After moving from Ossernenon (current day Auriesville, NY) to Kuhnawake, Kateri encountered the BlackrobesJesuit missionaries from France intent on bringing Christianity to the New World.  She eventually embraced the Catholic faith, despite much ridicule and hostility from her uncle (who acted as her guardian) as well as being shunned by other members of her tribe.  Having professed a life of consecrated virginity, she died of tuberculosis at the age of 24.  Upon her death, the smallpox scars miraculously disappeared.

What made our visit to her tomb so special is that we were there only a few weeks prior to her scheduled canonization on October 21, 2012.  She is the first Native American to receive this honor.  Her feast day is July 14 in the USA.

Crossing back to the USA, we continued our pilgrimage to Auriesville, NY (about 40 miles west of Albany).  It was here that the American counterpart to the Canadian Martyrs’ Shrine stands—the Shrine of Our Lady of Martyrs.

The current site was once a 17th century Mohawk village (called Ossernenon) where three Jesuit missionaries were martyred during the 1640s.  Father Isaac Jogues, René Goupil, a Jesuit brother, and John Lalande, a lay missioner, are canonized American martyrs.  Together with five Jesuit priests killed in the native missions of Canada, they are known as the North American Martyrs.  Their feast is celebrated on October 19 in the USA.  As mentioned before, St.
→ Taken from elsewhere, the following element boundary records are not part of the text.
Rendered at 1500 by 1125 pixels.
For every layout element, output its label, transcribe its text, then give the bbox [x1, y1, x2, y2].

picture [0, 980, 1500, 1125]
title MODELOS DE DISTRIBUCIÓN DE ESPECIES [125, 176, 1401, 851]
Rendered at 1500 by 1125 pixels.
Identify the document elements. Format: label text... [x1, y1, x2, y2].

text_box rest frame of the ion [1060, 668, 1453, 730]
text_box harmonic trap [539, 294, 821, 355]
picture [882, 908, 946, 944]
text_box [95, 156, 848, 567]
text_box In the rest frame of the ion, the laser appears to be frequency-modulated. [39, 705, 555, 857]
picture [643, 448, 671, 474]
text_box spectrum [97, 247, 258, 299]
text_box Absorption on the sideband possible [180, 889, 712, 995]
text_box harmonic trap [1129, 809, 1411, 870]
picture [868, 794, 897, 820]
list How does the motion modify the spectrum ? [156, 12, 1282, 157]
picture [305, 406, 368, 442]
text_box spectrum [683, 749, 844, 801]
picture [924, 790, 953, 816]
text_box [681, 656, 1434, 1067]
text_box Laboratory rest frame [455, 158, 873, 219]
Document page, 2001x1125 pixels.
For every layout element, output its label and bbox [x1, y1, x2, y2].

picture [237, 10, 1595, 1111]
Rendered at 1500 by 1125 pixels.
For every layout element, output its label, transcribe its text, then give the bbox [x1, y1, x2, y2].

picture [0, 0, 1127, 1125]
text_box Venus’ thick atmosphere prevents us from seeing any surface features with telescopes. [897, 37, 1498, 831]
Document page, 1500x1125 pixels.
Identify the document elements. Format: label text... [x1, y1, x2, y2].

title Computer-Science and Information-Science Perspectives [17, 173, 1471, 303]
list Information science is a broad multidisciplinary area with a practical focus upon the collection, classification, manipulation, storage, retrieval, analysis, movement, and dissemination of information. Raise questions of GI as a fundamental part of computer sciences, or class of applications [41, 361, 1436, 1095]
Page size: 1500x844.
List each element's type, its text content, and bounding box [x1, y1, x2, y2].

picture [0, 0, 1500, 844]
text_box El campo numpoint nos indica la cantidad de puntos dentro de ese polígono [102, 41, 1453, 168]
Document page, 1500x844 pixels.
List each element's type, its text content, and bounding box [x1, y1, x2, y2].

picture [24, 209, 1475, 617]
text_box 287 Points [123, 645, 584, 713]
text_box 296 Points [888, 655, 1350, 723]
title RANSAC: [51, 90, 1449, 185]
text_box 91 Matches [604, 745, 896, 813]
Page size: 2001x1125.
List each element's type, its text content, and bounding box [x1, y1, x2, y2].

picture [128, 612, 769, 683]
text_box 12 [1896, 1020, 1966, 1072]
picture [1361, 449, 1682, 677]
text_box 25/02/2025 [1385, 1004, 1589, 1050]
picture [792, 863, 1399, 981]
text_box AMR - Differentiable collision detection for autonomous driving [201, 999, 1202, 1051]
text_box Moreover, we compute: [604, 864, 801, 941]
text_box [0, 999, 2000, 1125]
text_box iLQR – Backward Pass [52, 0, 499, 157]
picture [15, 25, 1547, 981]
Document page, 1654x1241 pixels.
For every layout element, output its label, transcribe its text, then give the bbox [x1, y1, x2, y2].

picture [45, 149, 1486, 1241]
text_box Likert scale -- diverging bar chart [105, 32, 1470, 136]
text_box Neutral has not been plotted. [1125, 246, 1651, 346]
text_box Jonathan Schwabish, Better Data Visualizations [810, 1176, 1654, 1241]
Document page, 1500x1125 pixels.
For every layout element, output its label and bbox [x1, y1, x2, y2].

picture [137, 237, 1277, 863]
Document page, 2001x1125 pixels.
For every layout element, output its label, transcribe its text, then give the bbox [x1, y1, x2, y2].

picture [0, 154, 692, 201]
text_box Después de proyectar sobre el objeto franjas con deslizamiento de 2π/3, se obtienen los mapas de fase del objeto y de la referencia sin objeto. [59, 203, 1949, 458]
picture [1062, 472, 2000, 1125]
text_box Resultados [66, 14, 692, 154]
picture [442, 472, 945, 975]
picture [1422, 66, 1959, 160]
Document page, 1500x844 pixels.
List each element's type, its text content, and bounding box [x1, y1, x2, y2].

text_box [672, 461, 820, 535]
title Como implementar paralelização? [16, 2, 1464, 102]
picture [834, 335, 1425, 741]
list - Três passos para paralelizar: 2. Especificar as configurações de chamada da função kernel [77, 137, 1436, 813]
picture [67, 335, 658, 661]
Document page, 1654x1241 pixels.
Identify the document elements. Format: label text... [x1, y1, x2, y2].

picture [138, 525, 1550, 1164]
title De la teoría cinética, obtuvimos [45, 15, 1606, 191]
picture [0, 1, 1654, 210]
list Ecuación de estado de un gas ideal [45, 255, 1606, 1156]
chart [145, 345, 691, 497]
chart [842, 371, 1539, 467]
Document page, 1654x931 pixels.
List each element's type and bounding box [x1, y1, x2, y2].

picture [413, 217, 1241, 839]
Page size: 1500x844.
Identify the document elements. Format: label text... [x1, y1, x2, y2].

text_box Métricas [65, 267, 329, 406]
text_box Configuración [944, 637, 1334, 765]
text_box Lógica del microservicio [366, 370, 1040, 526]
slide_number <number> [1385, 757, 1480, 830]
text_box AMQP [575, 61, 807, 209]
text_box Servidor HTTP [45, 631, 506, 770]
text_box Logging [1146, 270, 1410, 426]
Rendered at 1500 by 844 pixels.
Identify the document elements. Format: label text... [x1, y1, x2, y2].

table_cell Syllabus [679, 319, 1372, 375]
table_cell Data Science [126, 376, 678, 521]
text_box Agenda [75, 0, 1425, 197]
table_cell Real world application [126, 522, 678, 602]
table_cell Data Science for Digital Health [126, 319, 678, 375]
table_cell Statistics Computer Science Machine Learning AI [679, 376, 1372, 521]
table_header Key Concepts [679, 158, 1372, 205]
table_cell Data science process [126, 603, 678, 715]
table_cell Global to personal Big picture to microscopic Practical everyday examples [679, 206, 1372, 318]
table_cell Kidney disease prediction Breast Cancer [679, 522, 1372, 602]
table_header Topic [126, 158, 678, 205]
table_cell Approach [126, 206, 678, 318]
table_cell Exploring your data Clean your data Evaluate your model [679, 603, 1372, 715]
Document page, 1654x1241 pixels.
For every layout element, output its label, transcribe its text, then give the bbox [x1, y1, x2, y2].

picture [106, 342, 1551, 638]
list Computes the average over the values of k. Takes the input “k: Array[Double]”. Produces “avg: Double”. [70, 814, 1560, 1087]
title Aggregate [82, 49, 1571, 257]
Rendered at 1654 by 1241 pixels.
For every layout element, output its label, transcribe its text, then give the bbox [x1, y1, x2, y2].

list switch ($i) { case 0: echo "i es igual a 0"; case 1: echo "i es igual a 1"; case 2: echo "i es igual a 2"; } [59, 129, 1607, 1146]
Kateri Tekakwitha was also born here.

Part of this shrine includes the Ravine, the holy place where a grieved Father Isaac Jogues interred the bones of René Goupil in an unmarked grave.  I briefly relate his story:

St. René Goupil was a lay Jesuit, or donné, who served as a physician at the Jesuit missions in Quebec.  Enroute to Huronia [around Midland, Ontario] with Father Isaac Jogues in 1642, he was ambushed and taken to the Mohawk village of Ossernenon.  He survived weeks of torture and was then enslaved in the village.  He was a compassionate man who tended the wounds of his tormentors.  He was killed on September 29, 1642, while praying the rosary, because he had blessed a little boy with the sign of the cross.  Buried by the loving hands of Father Jogues, René's holy relics rest in an unmarked grave in the Ravine on the Auriesville Shrine property.
I was very moved by his story because making the Sign of the Cross, which we probably do routinely and without much thought, led to his death.